So much of the discussion around Tinder centers on people in their twenties. But it’s actually the best way for people in their thirties and older who are looking for relationships to meet.
Most of the discussion around Tinder has focused on its core demographic: twentysomethings, gay and straight, in urban areas (New York and Los Angeles, where I live, are its two biggest markets), who seem to use Tinder to hook up, boost inmate dating Canada or masochistically deflate their ego, and/or issue sweeping, usually disparaging pronouncements about everyone they’ve ever encountered on it.
But I’ve now come to realize that even though all of the press around Tinder focuses on its popularity with twentysomethings, it’s actually the perfect app for someone in their thirties, or older, to find love. (For one thing, it’s exhausting. After you turn 33 or so, staying out past 10 on a school night becomes much more rare.) Also, as we age, the pool of eligible people shrinks, and with it so do the number of opportunities to meet people in the ways people met people in their twenties (well, before Tinder existed): through friends, at parties, at bars, at work, in grad school, wherever. There’s something really comforting to know that, in fact, there are actually tons of people out there who are age-appropriate and are looking for the same thing you are.
There are, of course, exceptions to every single rule, but I found that the people on Tinder in their thirties were, generally, more receptive to the idea of being in a relationship than you would expect
Because much of the criticism of Tinder seems to actually be, implicitly, a criticism of the machinations of dating, and the ways in which dating causes people to, sometimes, show their worst, judgmental, passive aggressive selves instead of their best selves. My co-worker Tamerra recently asked me, “Do people think that the app will relieve people of the responsibility of being sincere, projecting themselves honestly, and communicating what they’re looking for in a relationship the same way they would IRL?” Certainly, Tinder seems to make it easier to not be vulnerable, to put out a bulletproof version of yourself. But Tinder doesn’t make it easier to fall in love just because it makes it easier to be exposed to hundreds, or thousands, of potential dates. To fall in love means you need to really know yourself, and be secure and happy enough that you want to share yourself with someone else, and to be vulnerable. Tinder doesn’t get rid of those steps, and it’s unrealistic to think that it would.
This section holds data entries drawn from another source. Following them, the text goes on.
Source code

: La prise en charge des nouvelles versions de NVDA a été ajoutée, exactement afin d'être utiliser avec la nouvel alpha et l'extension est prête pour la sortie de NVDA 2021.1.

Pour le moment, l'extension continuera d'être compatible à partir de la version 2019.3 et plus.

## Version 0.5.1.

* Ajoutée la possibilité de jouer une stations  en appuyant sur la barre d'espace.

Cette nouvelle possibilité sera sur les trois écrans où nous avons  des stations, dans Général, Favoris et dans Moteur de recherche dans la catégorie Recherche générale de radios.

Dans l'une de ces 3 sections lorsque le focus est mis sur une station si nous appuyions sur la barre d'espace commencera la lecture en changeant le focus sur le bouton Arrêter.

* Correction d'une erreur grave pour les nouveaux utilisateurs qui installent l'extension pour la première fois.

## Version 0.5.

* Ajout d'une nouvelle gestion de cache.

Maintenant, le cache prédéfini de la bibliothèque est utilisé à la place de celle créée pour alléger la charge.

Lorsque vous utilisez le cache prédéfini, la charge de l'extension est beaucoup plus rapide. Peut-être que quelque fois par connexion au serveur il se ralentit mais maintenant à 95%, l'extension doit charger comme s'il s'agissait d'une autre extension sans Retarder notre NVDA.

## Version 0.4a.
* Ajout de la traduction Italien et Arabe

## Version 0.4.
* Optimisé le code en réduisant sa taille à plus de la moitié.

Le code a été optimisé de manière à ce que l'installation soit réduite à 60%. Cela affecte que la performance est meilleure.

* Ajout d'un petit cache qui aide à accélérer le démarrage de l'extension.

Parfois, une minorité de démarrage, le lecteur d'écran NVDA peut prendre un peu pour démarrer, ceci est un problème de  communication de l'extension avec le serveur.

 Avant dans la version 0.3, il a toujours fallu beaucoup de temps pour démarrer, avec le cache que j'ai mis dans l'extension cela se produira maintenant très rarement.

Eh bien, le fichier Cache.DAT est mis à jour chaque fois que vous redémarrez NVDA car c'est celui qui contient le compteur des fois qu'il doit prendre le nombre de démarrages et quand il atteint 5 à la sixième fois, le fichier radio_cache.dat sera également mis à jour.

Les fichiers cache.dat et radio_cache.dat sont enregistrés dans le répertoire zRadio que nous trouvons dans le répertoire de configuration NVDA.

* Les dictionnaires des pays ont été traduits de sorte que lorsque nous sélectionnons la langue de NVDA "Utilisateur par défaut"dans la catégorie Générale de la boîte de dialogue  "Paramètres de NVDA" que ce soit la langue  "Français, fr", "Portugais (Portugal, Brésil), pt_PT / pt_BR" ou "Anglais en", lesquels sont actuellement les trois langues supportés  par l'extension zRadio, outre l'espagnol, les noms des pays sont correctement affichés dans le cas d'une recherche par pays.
As people age, they naturally grow less inclined to seek out relationships that are more casual
I agree with the psychology professor Eli J. Finkel, who recently defended Tinder as “the best option available now” for “open-minded singles . who would like to marry someday and want to enjoy dating in the meantime.” And I think that’s especially true if you are in your thirties and you are looking for a relationship, and you see dating as a means to that end. Including me.
I spent most of my twenties in a series of relatively short-lived monogamous relationships. I didn’t “date,” per se; I ended up with boyfriends who clearly weren’t right for me, but I was so comfortable with companionship that I didn’t mind. And this was the early aughts, in the early days of online dating: I was briefly on Nerve, and went on a few dates, but it felt unnatural and weird, and I didn’t know anyone else doing it. Or if they did, they were keeping it a secret, like me. So my boyfriends were guys I met in grad school, or at work, or through friends, or, once, at the optician. (He fixed my glasses.) It wasn’t until the last couple of years, when I was already well into my thirties, that I began to date date, and I quickly learned that the only people who truly like dating – and by dating I mean the numbing dance of texting, and not hearing back, and then finally hearing back, and then making plans, and changing plans, and finally meeting and deciding within 30 seconds that this is not your Person, and then doing it all over again – are generally either sociopaths or masochists.